**Fragmento seleccionado**
========================
Bad Bunny y la tristeza de los excluidos
Cientos de personas se quedaron afuera del Estadio Azteca durante el primer concierto del cantante puertorriqueño en Ciudad de México
“Ay, ay, la vida. ¿Quién entiende estas cosas? ¿Quién las entiende?”, dice la estrofa final de “Party”, canción de Bad Bunny incluida en Un verano sin ti. ¿Quién entiende que tener boletos para un concierto no garantiza al dueño que va a poder entrar a disfrutarlo? Decenas, quizá cientos de personas con entradas se quedaron afuera del Estadio Azteca y se perdieron el primer concierto de Bad Bunny en Ciud...
========================
**Datos extraídos**
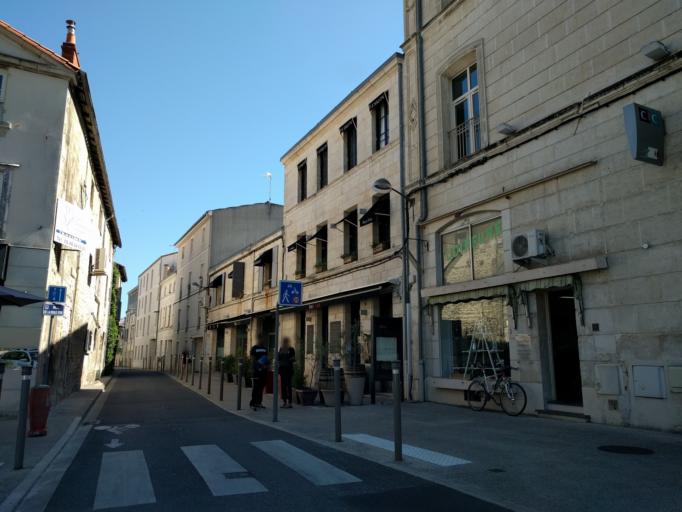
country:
========================
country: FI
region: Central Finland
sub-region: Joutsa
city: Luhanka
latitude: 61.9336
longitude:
========================
**Objetivo planteado 1**
Reescribe el fragmento seleccionado entre "Bad Bunny y" y "Bunny en Ciud...", ambos incluidos, sustituyendo "Estadio Azteca" por "Estadio Olímpico".
**Objetivo planteado 2**
Responde a estas preguntas con datos del fragmento seleccionado.
(a) ¿Qué nacionalidad tiene el cantante?
(b) ¿En qué álbum está incluida la canción "Party"?
(c) ¿En qué estadio se celebró su primer concierto en Ciudad de México?
**Objetivo planteado 3**
En una a tres oraciones, explica por qué el fragmento seleccionado cita la pregunta "¿Quién entiende estas cosas?" de la estrofa final de "Party".

**Respuesta completa 1**
Bad Bunny y la tristeza de los excluidos
Cientos de personas se quedaron afuera del Estadio Olímpico durante el primer concierto del cantante puertorriqueño en Ciudad de México
“Ay, ay, la vida. ¿Quién entiende estas cosas? ¿Quién las entiende?”, dice la estrofa final de “Party”, canción de Bad Bunny incluida en Un verano sin ti. ¿Quién entiende que tener boletos para un concierto no garantiza al dueño que va a poder entrar a disfrutarlo? Decenas, quizá cientos de personas con entradas se quedaron afuera del Estadio Olímpico y se perdieron el primer concierto de Bad Bunny en Ciud...

**Respuesta completa 2**
(a) Es puertorriqueño.
(b) En Un verano sin ti.
(c) En el Estadio Azteca.

**Respuesta completa 3**
El fragmento usa esa pregunta para preguntar quién entiende que tener boletos para un concierto no le garantice al dueño poder entrar a disfrutarlo. Decenas, quizá cientos de personas con entradas se quedaron afuera del Estadio Azteca y se perdieron el primer concierto de Bad Bunny.